→ Page images and extracted text:
* * *

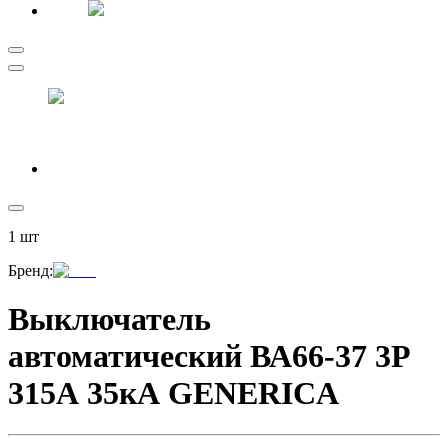
1
шт
Бренд
:
Выключатель
автоматический ВА66-37 3Р
315А 35кА GENERICA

* * *

→ TRY IT: Edit the extracted text in all the records above by replacing "GENERICA" with "EKF" and keeping everything else unchanged, and leave the pictures out of your answer.

→ ANSWER FOR THIS EXERCISE:
1
шт
Бренд
:
Выключатель
автоматический ВА66-37 3Р
315А 35кА EKF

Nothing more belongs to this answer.